Russian intelligence officials told the FBI in 2011 that Tamerlan Tsarnaev had become radicalized and expressed concern that he might return to Russia and join extremist groups there. The Russians also wrote that Tsarnaev hoped to travel to Palestinian territories and wage jihad but didn’t go because he couldn’t speak Arabic.

An officer with the FBI’s Joint Terrorism Task Force in Boston opened a case file, conducted database searches, reviewed references to Tsarnaev and his family in closed FBI counterterrorism cases, performed “drive-bys” of his residence, made an on-site visit to his former college, and interviewed Tsarnaev and his parents, according to the report, which was released last week. The agent concluded that Tsarnaev wasn’t a threat and closed the file.

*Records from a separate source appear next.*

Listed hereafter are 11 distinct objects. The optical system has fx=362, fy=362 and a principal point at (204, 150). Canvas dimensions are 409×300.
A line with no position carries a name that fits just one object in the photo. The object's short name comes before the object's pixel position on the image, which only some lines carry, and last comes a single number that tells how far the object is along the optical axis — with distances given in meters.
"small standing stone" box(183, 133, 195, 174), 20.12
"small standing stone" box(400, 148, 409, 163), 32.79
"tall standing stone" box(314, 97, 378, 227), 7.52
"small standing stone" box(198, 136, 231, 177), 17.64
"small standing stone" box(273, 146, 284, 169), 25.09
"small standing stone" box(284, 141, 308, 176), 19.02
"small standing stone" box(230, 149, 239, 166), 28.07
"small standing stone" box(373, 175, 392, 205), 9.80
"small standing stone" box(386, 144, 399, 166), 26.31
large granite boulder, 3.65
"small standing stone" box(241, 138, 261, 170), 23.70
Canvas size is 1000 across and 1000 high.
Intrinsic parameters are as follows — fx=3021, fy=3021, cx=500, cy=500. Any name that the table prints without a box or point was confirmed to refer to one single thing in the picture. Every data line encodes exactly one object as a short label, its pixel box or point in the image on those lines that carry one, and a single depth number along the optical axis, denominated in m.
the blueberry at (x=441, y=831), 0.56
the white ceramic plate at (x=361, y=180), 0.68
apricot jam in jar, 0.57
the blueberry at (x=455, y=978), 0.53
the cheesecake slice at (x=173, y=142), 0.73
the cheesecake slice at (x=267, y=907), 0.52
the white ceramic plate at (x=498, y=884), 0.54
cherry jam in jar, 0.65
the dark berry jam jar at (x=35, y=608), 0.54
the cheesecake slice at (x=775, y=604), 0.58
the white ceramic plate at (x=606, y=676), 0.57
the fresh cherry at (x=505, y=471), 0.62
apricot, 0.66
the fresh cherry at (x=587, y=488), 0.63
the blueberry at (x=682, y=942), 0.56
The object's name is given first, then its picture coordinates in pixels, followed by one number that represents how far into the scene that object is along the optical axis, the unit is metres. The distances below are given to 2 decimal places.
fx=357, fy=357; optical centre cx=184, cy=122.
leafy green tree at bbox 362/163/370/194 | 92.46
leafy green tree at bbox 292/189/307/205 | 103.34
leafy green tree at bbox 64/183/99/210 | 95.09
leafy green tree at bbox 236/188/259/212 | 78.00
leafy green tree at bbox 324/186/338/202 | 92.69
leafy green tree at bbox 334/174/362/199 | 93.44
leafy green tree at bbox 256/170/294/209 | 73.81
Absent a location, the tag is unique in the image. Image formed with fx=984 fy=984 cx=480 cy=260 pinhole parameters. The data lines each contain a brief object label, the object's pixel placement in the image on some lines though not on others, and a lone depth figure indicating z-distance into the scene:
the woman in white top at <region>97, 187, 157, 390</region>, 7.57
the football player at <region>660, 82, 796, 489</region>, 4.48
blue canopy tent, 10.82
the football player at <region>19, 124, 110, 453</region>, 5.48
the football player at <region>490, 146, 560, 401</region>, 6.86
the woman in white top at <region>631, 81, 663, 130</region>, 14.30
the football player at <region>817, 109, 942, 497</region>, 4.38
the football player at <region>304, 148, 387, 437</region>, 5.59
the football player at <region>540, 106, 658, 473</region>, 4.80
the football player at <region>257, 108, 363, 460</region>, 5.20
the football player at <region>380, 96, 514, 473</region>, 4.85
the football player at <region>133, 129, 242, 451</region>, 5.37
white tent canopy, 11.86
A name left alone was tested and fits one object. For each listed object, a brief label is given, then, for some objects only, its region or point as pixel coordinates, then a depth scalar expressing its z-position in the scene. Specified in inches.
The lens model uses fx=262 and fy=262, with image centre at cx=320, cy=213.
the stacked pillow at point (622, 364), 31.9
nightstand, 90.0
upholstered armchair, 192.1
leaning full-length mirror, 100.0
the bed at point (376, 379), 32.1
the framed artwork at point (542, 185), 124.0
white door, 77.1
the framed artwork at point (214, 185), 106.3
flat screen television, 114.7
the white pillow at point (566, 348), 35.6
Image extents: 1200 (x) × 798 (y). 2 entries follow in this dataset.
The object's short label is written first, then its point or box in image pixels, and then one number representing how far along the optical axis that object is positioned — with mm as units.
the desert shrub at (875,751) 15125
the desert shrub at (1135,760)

According to the report, the FBI agent failed to notify local police that he was investigating Tsarnaev, didn’t go to his mosque, and failed to interview Tsarnaev’s ex-girlfriend and his wife. Such actions might have alerted the agent to Tsarnaev’s sometimes volatile behavior.

In addition, the agent didn’t attempt to elicit pertinent information in the interviews he did conduct with Tsarnaev and his parents, the report said. The FBI agent didn’t ask Tsarnaev about his plans to travel to Russia, changes in his lifestyle, or his knowledge of or sympathy for militants in Chechnya and Dagestan.

Tamerlan Tsarnaev and his younger brother, Dzhokhar, are accused of last year’s Boston Marathon bombings. Tamerlan was killed in a shootout with police in a Boston suburb days after the bombings, and Dzhokhar is awaiting trial on terrorism and murder charges.

The FBI agent, in his defense, said not enough derogatory information was uncovered to necessitate a visit to Tsarnaev’s mosque and interviews with his former girlfriend and wife. He said his investigation was the least intrusive and in accordance with FBI protocol. The inspector general agreed.

But when the inspector general asked why the agent asked the relevant questions during his interview of Tsarnaev and his parents, the agent simply said he didn’t know.

Tsarnaev had been arrested for slapping a girlfriend and thrown out of his local mosque several times for getting into shouting matches with preachers because they encouraged worshippers to celebrate American holidays, according to a congressional report released last week. He apparently became self-radicalized in 2011 while he was living in a Boston suburb.

Given the information the FBI had at the time, it’s impossible to know whether additional investigative steps would have changed the outcome of the bombing plot, the report concludes.

The inspector general “determined that the additional database searches would not have revealed any information that was not already known to the Agent conducting the assessment. In addition, the DOJ OIG found that it is impossible to know what the former girlfriend and wife would have told the FBI in 2011 before the Boston Marathon bombings and while Tamerlan Tsarnaev was still alive,” the report states. “Therefore, it cannot be known whether these additional interviews would have yielded additional information relevant to [Russia‘s] FSB lead information.”